--- TASK BRIEF ---
Please arrange the stretch of records below, from their start through the line containing "C.F. e P.IVA 09102380962" (that line included), as a Markdown table with the columns Row and Line. Number each row and leave out any blank lines.

Extracted page text data
╔══
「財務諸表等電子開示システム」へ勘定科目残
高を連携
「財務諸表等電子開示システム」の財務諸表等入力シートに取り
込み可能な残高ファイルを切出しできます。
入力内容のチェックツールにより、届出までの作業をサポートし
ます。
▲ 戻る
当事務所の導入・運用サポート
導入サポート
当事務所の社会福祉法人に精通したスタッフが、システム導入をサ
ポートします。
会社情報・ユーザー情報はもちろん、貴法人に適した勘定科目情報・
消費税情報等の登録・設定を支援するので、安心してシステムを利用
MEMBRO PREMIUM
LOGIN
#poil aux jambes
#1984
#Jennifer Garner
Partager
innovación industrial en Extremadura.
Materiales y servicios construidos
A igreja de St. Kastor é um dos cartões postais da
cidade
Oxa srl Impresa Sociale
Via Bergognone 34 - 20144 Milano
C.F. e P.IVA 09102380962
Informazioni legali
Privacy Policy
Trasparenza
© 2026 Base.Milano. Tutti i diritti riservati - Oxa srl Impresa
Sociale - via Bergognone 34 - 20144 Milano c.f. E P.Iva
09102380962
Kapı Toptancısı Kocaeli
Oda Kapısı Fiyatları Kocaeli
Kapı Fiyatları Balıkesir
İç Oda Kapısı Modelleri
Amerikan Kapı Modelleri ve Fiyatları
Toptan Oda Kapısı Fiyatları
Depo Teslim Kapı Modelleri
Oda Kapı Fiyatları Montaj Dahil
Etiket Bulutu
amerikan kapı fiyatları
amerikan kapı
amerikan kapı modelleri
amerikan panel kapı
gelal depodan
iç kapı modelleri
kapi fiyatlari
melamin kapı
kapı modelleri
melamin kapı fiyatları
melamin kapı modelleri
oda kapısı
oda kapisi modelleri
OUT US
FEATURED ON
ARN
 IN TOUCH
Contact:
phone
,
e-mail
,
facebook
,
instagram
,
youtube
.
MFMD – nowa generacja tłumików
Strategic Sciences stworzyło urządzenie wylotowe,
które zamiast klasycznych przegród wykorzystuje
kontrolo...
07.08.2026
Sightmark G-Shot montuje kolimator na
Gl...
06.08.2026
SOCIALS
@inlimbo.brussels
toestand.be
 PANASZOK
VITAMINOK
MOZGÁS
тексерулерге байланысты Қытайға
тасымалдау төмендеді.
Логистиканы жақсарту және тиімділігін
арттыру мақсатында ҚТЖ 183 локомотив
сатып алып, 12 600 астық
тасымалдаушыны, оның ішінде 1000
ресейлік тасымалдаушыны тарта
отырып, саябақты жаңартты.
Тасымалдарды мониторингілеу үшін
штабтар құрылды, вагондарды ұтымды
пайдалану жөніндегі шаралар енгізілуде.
╚══
--- YOUR RESPONSE ---
| Row | Line |
|---|---|
| 1 | 「財務諸表等電子開示システム」へ勘定科目残 |
| 2 | 高を連携 |
| 3 | 「財務諸表等電子開示システム」の財務諸表等入力シートに取り |
| 4 | 込み可能な残高ファイルを切出しできます。 |
| 5 | 入力内容のチェックツールにより、届出までの作業をサポートし |
| 6 | ます。 |
| 7 | ▲ 戻る |
| 8 | 当事務所の導入・運用サポート |
| 9 | 導入サポート |
| 10 | 当事務所の社会福祉法人に精通したスタッフが、システム導入をサ |
| 11 | ポートします。 |
| 12 | 会社情報・ユーザー情報はもちろん、貴法人に適した勘定科目情報・ |
| 13 | 消費税情報等の登録・設定を支援するので、安心してシステムを利用 |
| 14 | MEMBRO PREMIUM |
| 15 | LOGIN |
| 16 | #poil aux jambes |
| 17 | #1984 |
| 18 | #Jennifer Garner |
| 19 | Partager |
| 20 | innovación industrial en Extremadura. |
| 21 | Materiales y servicios construidos |
| 22 | A igreja de St. Kastor é um dos cartões postais da |
| 23 | cidade |
| 24 | Oxa srl Impresa Sociale |
| 25 | Via Bergognone 34 - 20144 Milano |
| 26 | C.F. e P.IVA 09102380962 |